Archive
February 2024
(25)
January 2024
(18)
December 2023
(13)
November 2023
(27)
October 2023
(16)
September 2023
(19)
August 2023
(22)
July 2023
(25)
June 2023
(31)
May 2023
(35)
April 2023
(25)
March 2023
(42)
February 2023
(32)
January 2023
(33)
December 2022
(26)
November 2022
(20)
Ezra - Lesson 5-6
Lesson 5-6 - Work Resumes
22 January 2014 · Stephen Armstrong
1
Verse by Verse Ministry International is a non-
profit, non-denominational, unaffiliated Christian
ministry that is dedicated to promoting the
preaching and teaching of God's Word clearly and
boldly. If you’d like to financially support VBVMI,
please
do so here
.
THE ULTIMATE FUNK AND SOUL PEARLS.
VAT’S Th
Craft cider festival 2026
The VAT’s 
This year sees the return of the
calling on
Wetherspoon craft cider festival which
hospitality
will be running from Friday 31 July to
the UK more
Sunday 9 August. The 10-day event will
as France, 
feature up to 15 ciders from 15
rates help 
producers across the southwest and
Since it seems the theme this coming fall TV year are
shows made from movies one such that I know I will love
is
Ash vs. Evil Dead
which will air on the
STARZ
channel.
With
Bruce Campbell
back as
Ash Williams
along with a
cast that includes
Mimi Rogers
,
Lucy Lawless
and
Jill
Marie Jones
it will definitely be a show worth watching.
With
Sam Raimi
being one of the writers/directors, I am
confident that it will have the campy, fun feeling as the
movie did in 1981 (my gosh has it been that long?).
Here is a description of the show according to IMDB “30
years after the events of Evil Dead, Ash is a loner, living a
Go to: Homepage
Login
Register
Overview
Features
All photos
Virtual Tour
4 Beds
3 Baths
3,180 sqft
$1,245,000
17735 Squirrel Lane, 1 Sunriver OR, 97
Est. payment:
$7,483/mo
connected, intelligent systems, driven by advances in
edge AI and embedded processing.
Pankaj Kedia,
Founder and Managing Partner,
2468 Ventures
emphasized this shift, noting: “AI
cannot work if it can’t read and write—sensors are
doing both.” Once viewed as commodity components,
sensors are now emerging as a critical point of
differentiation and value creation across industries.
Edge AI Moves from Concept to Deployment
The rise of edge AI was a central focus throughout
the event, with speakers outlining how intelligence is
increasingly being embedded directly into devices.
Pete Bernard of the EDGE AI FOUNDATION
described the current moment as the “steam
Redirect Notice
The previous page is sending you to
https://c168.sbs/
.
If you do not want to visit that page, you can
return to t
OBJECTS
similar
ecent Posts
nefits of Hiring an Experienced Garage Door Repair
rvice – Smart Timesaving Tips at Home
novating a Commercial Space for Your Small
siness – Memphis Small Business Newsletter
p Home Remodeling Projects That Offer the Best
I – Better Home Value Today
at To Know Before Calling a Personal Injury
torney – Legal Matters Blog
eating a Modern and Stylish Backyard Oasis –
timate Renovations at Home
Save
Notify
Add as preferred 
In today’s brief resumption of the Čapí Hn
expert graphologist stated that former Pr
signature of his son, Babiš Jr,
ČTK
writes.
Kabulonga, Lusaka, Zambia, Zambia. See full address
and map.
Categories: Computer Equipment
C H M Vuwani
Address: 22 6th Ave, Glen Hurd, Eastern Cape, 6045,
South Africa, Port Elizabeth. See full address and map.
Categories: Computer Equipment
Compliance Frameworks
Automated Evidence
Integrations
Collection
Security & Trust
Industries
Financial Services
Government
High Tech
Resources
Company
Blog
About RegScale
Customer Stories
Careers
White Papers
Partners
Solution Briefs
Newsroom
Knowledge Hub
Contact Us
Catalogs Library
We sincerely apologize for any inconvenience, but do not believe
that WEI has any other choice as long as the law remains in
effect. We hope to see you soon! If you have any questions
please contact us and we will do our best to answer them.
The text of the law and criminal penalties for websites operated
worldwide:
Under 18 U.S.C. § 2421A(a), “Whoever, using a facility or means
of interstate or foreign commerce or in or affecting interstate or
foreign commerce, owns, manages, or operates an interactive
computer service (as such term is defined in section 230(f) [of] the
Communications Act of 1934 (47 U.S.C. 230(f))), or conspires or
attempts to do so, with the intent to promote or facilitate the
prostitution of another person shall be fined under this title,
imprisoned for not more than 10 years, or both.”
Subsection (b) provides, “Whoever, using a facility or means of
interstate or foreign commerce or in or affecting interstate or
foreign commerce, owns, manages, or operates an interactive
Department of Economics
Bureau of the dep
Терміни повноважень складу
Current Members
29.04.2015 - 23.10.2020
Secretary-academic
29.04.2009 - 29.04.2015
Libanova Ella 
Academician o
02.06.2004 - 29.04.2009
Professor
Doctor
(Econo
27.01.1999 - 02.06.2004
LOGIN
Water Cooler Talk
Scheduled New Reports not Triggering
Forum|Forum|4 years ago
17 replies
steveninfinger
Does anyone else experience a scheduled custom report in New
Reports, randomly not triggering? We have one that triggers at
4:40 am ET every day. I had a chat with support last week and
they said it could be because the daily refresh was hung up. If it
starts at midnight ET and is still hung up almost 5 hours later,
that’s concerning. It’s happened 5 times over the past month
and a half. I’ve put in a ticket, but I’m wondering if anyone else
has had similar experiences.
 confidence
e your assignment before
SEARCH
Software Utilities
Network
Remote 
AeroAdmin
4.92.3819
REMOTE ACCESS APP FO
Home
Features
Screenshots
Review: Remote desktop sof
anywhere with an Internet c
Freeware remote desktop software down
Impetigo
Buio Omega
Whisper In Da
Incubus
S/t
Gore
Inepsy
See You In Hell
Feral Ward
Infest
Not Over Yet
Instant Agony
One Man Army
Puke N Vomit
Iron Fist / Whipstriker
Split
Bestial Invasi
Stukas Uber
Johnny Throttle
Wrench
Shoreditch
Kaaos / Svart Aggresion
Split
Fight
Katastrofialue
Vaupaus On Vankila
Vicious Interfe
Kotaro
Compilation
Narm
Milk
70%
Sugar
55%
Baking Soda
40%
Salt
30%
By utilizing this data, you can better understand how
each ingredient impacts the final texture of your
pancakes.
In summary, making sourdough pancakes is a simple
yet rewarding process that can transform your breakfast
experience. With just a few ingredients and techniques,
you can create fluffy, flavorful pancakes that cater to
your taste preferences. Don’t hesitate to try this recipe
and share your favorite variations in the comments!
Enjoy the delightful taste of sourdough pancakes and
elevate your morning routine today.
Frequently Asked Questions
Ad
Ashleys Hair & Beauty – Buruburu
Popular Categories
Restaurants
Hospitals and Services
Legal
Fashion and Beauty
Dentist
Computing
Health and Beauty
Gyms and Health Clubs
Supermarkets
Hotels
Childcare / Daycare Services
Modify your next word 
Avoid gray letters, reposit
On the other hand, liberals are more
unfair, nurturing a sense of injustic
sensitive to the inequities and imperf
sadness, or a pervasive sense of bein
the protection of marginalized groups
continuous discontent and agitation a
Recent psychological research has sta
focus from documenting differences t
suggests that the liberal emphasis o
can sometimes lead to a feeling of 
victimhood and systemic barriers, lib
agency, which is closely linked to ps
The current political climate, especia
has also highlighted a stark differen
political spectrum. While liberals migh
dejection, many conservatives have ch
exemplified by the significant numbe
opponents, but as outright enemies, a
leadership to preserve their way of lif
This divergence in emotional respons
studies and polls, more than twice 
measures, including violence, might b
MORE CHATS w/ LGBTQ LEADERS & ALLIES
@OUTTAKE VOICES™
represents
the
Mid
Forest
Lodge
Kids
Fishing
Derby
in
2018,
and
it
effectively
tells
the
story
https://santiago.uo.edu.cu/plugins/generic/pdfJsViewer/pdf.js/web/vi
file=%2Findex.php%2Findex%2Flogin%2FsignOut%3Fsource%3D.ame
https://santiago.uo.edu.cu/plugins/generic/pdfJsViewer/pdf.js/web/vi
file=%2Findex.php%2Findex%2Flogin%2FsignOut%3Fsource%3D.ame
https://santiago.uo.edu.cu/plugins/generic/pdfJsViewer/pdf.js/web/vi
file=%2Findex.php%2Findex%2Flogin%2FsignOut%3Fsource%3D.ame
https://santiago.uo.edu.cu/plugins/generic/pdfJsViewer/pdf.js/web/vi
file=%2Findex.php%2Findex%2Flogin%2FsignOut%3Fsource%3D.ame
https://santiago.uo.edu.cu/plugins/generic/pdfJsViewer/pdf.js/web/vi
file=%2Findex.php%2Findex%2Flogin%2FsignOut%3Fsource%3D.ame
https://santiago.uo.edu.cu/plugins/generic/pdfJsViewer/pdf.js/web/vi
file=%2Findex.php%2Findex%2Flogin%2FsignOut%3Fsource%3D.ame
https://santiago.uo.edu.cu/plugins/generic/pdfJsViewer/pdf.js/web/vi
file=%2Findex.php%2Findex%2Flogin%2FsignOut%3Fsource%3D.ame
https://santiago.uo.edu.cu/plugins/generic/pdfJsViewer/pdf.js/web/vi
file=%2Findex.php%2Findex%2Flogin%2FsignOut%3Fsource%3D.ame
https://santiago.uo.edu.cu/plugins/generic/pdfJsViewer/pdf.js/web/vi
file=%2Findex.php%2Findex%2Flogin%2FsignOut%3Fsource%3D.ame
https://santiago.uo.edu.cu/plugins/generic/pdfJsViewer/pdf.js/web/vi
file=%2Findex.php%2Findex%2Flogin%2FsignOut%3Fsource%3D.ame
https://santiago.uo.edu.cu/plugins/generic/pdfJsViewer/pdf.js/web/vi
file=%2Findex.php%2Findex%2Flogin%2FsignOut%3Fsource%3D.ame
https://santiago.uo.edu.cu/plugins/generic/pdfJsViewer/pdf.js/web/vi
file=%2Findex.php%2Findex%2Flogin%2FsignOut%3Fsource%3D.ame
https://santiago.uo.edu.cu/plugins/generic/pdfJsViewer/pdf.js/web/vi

• **Directions for this task**: Where in the entries does the word "such" occur? Copy out each line that has it.

• **Solution for this task**:
shows made from movies one such that I know I will love
computer service (as such term is defined in section 230(f) [of] the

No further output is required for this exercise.